Last year, my city stopped enforcing parking restrictions on street cleaning days. They extended this courtesy in response to the pandemic and all its accompanying stresses, restrictions and closures.
It’s time to move forward, so at the beginning of April, the city started to give out warnings to people who didn’t move their vehicles during designated street sweeping hours. At the end of April, police began handing out $43 tickets. I wonder how they come up with $43? I guess $40 is not punishment enough, and $45 is too steep.
Most weeks, the street in front of my house has been swept without issue, but then, in the wave of homebuying that interrupted the strange days of the pandemic, a new family bought and moved in to the house across the street.
The amount that I will miss the family who sold that house is hard to quantify, but the fact that they knew me and my children when one of my daughters was still in diapers says a lot. It was a loss.

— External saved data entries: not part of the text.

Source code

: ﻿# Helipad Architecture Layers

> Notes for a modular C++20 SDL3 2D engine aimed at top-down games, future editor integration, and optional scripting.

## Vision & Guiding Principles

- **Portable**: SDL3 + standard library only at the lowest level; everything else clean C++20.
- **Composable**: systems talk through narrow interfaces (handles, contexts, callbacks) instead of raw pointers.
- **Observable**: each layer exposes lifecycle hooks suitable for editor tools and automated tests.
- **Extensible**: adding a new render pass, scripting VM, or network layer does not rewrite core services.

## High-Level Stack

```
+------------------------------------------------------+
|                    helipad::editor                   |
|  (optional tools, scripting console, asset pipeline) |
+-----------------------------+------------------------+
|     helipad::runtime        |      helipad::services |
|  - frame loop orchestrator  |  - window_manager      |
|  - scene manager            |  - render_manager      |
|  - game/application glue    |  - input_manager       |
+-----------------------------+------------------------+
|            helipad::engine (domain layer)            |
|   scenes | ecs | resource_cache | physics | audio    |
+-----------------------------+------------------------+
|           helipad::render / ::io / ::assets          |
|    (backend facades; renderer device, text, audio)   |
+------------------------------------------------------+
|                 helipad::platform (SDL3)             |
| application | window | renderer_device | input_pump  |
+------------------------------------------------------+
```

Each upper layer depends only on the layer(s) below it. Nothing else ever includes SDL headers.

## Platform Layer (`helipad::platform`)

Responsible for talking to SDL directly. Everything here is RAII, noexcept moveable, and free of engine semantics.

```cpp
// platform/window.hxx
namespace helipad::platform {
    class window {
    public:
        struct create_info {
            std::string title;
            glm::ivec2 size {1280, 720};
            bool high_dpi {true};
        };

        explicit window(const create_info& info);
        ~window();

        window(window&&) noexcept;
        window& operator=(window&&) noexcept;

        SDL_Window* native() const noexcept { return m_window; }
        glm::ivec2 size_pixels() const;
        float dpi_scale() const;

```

The new family arrived with its own baby in diapers, and we introduced each other over a potted plant my husband and I delivered as a welcoming gift. Then it began. I don’t know why, but they, their guests, and their nanny couldn’t park anywhere on street-sweeping days except in front of my house. I finally had to speak with them.
I wish they’d gotten a ticket and spared me that conversation. I’m not one to shirk a difficult task, but you never want to be on the outs with a neighbor – new or otherwise. You never know, we might all be here until we’re in diapers ourselves, and it would be best if we could be friends. I was diplomatic, and they’ve been more considerate.

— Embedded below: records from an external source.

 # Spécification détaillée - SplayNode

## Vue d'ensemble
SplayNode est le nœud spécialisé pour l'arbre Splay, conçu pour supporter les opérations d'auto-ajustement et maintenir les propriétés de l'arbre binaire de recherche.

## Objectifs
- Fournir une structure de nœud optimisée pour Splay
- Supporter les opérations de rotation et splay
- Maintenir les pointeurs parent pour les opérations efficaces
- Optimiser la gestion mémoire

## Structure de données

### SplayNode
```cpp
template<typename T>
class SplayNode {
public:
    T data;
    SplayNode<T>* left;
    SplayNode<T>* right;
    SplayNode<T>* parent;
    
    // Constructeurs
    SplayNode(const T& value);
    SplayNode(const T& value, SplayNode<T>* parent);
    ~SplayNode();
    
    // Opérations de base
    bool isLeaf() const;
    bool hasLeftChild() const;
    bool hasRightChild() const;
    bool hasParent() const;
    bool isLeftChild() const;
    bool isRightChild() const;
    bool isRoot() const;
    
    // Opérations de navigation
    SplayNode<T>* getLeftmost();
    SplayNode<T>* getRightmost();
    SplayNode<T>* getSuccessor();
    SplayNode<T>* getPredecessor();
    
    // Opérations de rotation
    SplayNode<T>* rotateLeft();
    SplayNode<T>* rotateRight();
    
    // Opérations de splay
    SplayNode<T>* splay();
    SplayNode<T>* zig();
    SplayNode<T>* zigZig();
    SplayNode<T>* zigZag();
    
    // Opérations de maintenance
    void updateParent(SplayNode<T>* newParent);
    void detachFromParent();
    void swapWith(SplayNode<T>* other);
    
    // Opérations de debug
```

So, life is picking up speed again. My children have started going to school twice a week; I’m doing a little more than just thinking about a vacation; and tickets for people who thwart the street-sweeper are happening. I’m grateful for all three.
Other residential parking news involves construction on my street. Two houses within spitting distance are going through major remodeling. I’m happy for these friends and neighbors. We all live in tiny 1950s tract homes and a major remodel is everyone’s dream. The two houses were gutted and are going back up, bit by bit.
I think it should be a requirement that if you remodel your house, you have to live next door to it during the process. Then you can enjoy the sights and sounds of your build along with everyone else in the neighborhood.
Giant disposal containers, cement trucks, 5-10 construction trucks, etc., crowd the street every day. We wake to the shouts and rumbling engines of 7 am deliveries. We work to the tunes of demolition and construction: jackhammers hammering, nail guns firing, forklifts beeping, and power saws buzzing.
A few deliveries have literally shaken my house – 2,400 pounds of plywood dropped from a height of several feet will do that. My girls were under the table. They are good little Californians – always ready to duck and cover.
It will all be finished soon enough, and two lovely new homes will beautify my neighborhood, but I won’t miss the parking crunch or the noise.
For months, I’ve carried out my weekly errands and barely had to think about parking. I’ve been making fewer forays into public, of course; lots of other people have been staying home, too. Traffic and competition for parking have decreased proportionally.
Last weekend, I set off to run a few errands – and so did a lot of other people. I made it to one destination and considered my next. I felt stressed. I wasn’t worried about getting Covid. The stress I felt had another source. It was annoyance, and frustration, brought on by the crowded parking lot.
I’ve always organized my excursions and errands around several factors, and parking was one of the top three. I organize around my availability and energy level. I organize around avoiding crowds inside or outside my destination. And I organize around the priority of the task.
But I took parking off my list, because there’s been plenty of parking everywhere since last March. I’m back to factoring in parking again. I’m not going to say I’m happy about this development, but I am glad for life to return to a new version of the old normal. Parking struggles were bound to return one day – I’ll take them with the rest of the inconveniences and enjoyments of life beyond the pandemic.